A two-week-long training course to learn how to pilot the submarine.
Descents with leading experts to three of the deepest ocean trenches, including the Mariana Trench’s Challenger Deep, the lowest point on Earth.
Throngs of climbers crowd the peak of Mount Everest every year, but only three people have ever visited the valley floor of Challenger Deep. With the help of Triton Submarines, the recipient of this gift will join these rarefied ranks on an expedition to the lowest point of the world’s deepest underwater trench.
The recipient will travel to Challenger Deep—a valley in the Mariana Trench that reaches depths of nearly 7 miles—in his or her new Triton 36000/3 submersible. The Vero Beach, Fla.–based Triton Submarines is offering for this gift one of the first examples of its latest and deepest-diving submersible, which seats as many as three people (including the pilot) and is rated for dives as deep as 36,000 feet. Unlike most conventional submarines, the 36000/3 is configured for vertical descent, which will enable it to reach the floor of Challenger Deep in just 2 hours.
Following a comprehensive two-week-long pilot-training course at Triton’s headquarters in Florida, the recipient will accompany the Triton crew during sea trials of the vessel. He or she will then embark on one of the greatest underwater adventures ever undertaken. Along with representatives from Triton and a group of leading marine scientists, the recipient will travel on a research vessel to the Mariana Trench and two of the oceans’ other deepest points—neither of which has ever been reached by human beings.

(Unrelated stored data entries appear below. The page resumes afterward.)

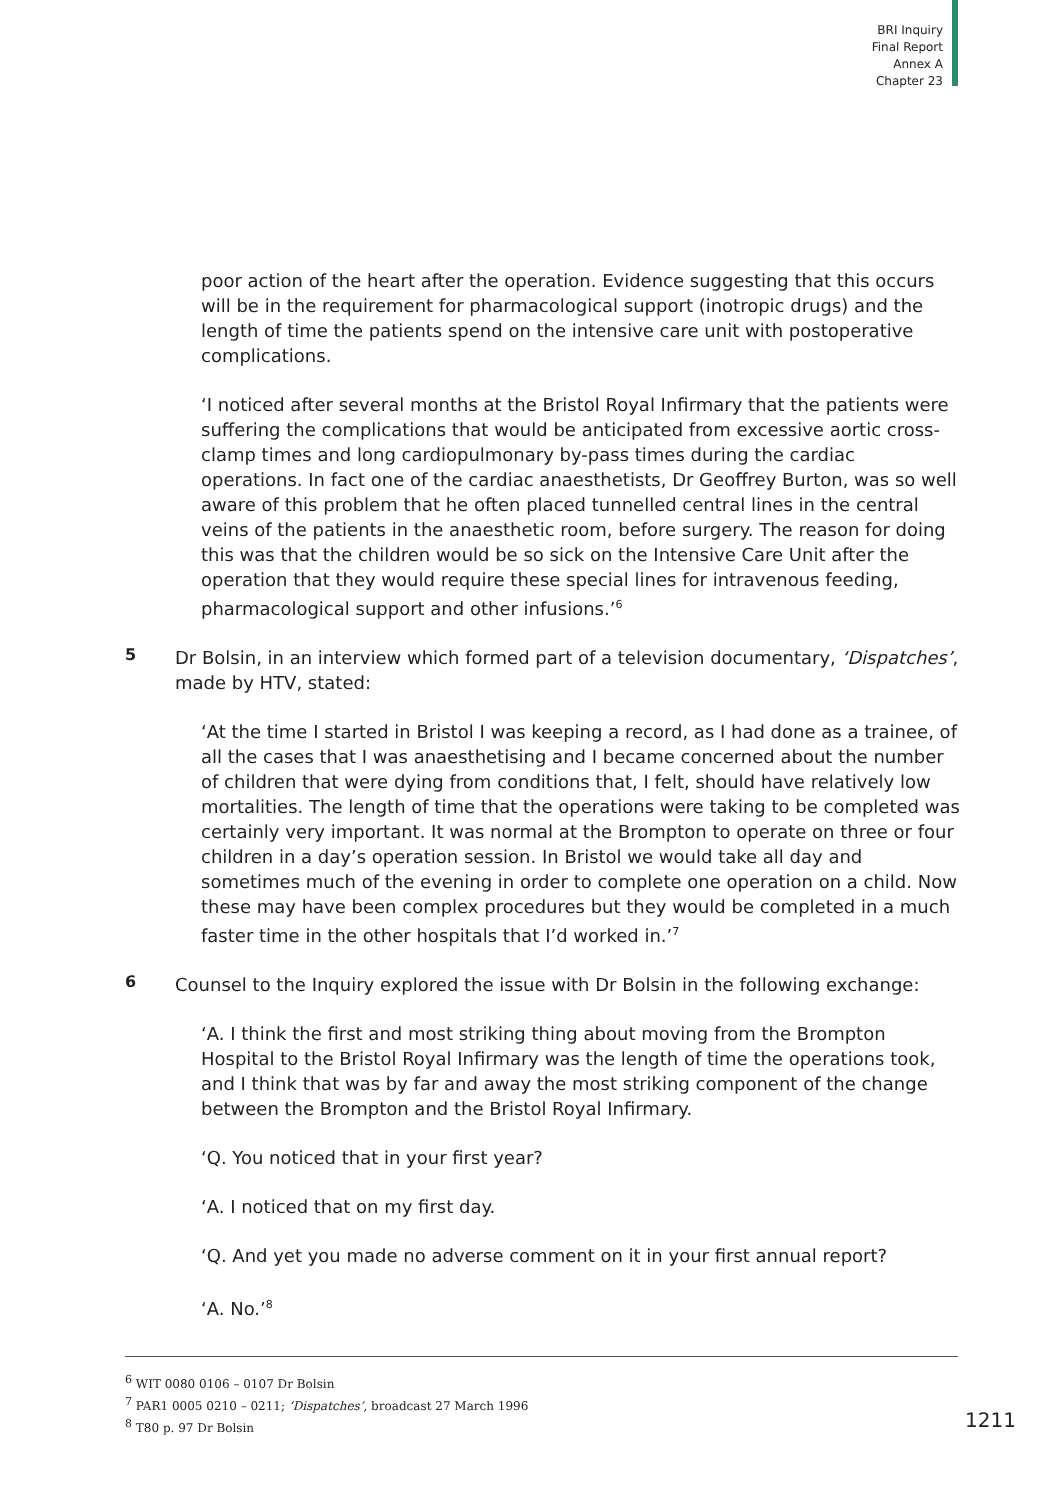BRI Inquiry
Final Report
Annex A
Chapter 23
poor action of the heart after the operation. Evidence suggesting that this occurs will be in the requirement for pharmacological support (inotropic drugs) and the length of time the patients spend on the intensive care unit with postoperative complications.
‘I noticed after several months at the Bristol Royal Infirmary that the patients were suffering the complications that would be anticipated from excessive aortic cross-clamp times and long cardiopulmonary by-pass times during the cardiac operations. In fact one of the cardiac anaesthetists, Dr Geoffrey Burton, was so well aware of this problem that he often placed tunnelled central lines in the central veins of the patients in the anaesthetic room, before surgery. The reason for doing this was that the children would be so sick on the Intensive Care Unit after the operation that they would require these special lines for intravenous feeding, pharmacological support and other infusions.’<sup>6</sup>
5
Dr Bolsin, in an interview which formed part of a television documentary, ‘Dispatches’, made by HTV, stated:
‘At the time I started in Bristol I was keeping a record, as I had done as a trainee, of all the cases that I was anaesthetising and I became concerned about the number of children that were dying from conditions that, I felt, should have relatively low mortalities. The length of time that the operations were taking to be completed was certainly very important. It was normal at the Brompton to operate on three or four children in a day’s operation session. In Bristol we would take all day and sometimes much of the evening in order to complete one operation on a child. Now these may have been complex procedures but they would be completed in a much faster time in the other hospitals that I’d worked in.’<sup>7</sup>
6
Counsel to the Inquiry explored the issue with Dr Bolsin in the following exchange:
‘A. I think the first and most striking thing about moving from the Brompton Hospital to the Bristol Royal Infirmary was the length of time the operations took, and I think that was by far and away the most striking component of the change between the Brompton and the Bristol Royal Infirmary.
‘Q. You noticed that in your first year?
‘A. I noticed that on my first day.
‘Q. And yet you made no adverse comment on it in your first annual report?
‘A. No.’<sup>8</sup>
<sup>6</sup> WIT 0080 0106 – 0107 Dr Bolsin
<sup>7</sup> PAR1 0005 0210 – 0211; ‘Dispatches’, broadcast 27 March 1996
<sup>8</sup> T80 p. 97 Dr Bolsin
1211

“These trenches are created by subduction, where one tectonic plate slides under another,” says Edith Widder, CEO and a senior scientist at the Ocean Research and Conservation Association. She is one of the scientists who have offered to accompany the recipient on this adventure. “These are three of the deepest trenches on the planet, about which very little is known. Only the Challenger Deep has been visited by humans—only twice, and very briefly.”
When the film director James Cameron made his record-breaking solo dive to Challenger Deep last year, his field of view was confined by the tiny porthole of his Deepsea Challenger sub. But the 36000/3 has a spherical glass cockpit that affords views in nearly every direction, which should allow for ample opportunities to spot such deep-sea creatures as sea cucumbers and tubeworms on this epic underwater expedition.
The journey will likely begin at the world’s third deepest trench, the 34,449-foot-deep Kuril-Kamchatka Trench, located some 300 miles off Japan’s northeastern coast. Joining the recipient on the first descent will be Triton’s president and cofounder, Patrick Lahey, or its CEO, L. Bruce Jones, along with an expert submarine pilot. The next dive on the itinerary will be to the Kermadec Trench, located off the coast of New Zealand. For this dive, the recipient can opt to be accompanied by one of the expedition’s scientists, who will add a unique perspective while furthering his or her own research. “We know so little about [these] depths that any visit is almost guaranteed to lead to new discoveries,” Widder says. “For my part, I am very interested to know if bioluminescence occurs at these depths. Anything below 23,622 feet would be a record.”
Finally, the recipient will travel to the Mariana Trench in the western Pacific Ocean to explore Challenger Deep. While Cameron made his dive to the trench solo, the recipient will be able to share this once-in-a-lifetime experience with a guest.
At the conclusion of the adventure, the recipient will be a fully trained pilot free to embark on solo underwater adventures. “We’ve only explored about five percent of our ocean,” notes Widder. With the Triton sub, nothing beneath the waves is out of reach.